Miha Markic commented
Perhaps a good option is to use C++ AMP stuff (http://msdn.microsoft.com/en-us/library/hh265137.aspx) in a separate library and create a managed wrapper around it that communicates the minimum possible data. BTW I've made C# framework for doing GPU a while back ago. It was like you were programming in C# using a custom C# library and the generated code would be compiled for the GPGPU during compilation time. It was working but later hadn't have time to push it forward.
i think the xna5 ,
.net in xbox one
or Sim d
is better to place your votes
Lionel Bernard commented
I wished to see a new version of Managed DirectX, from Microsoft, on 1 january 2013! ;-)
Gary Birch commented
The capability of writing GPGPU code for various types of calculations should be available to all .Net languages i.e.
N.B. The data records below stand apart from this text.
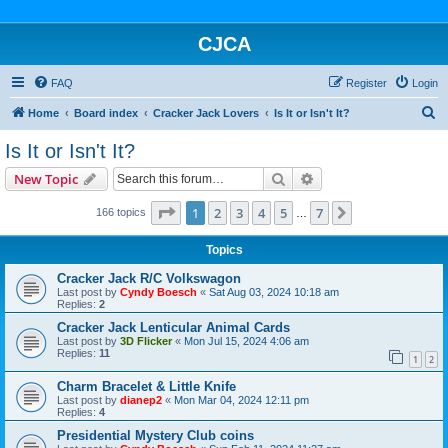
CJCA
FAQ
Register
Login
S
Home
Board index
Cracker Jack Lovers
Is It or Isn't It?
e
Is It or Isn't It?
a
Search
Advanced search
New Topic
r
c
Page
1
of
7
1
2
3
4
5
7
Next
166 topics
…
h
Topics
Cracker Jack R/C Volkswagon
Last post by
Cyndy Boesch
«
Sat Aug 03, 2024 10:18 am
Replies:
2
Cracker Jack Lenticular Animal Cards
Last post by
3D Flicker
«
Mon Jul 15, 2024 4:06 am
Replies:
11
1
2
Charm Bracelet & Little Knife
Last post by
dianep2
«
Mon Mar 04, 2024 12:11 pm
Replies:
4
Presidential Mystery Club coins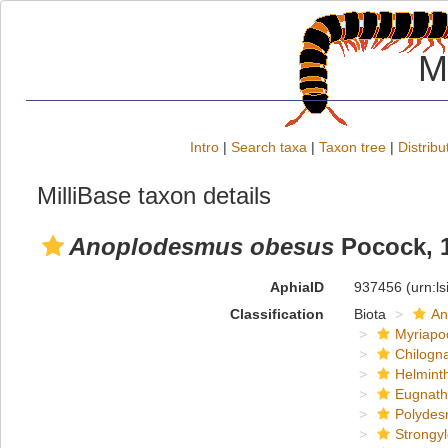
M
Intro
|
Search taxa
|
Taxon tree
|
Distribu
MilliBase taxon details
Anoplodesmus obesus
Pocock, 
AphiaID
937456
(urn:l
Classification
Biota
An
Myriapo
Chilogn
Helmint
Eugnat
Polydes
Strongy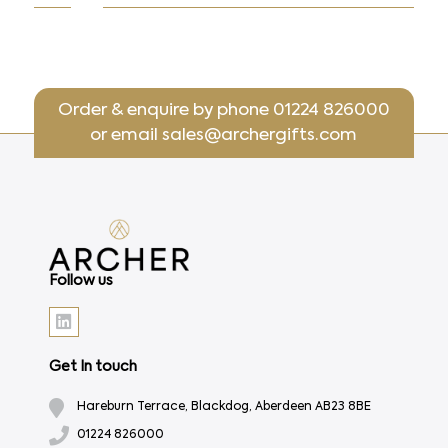
Order & enquire by phone
01224 826000
or email
sales@archergifts.com
Follow us
Get In touch
Hareburn Terrace, Blackdog, Aberdeen AB23 8BE
01224 826000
VB, F#, etc... not just C++ programmers. I would also like to see layers of abstraction added to the stack to allow other capablilties with data types other than integers and float types. In particular allowing the use of Strings in arrays along with the implementation of their related functions would provide extremely useful capabilities for development in all languages.
Timmothy Posey commented
+3. OpenCL is being done by Java, why can't C# do the same?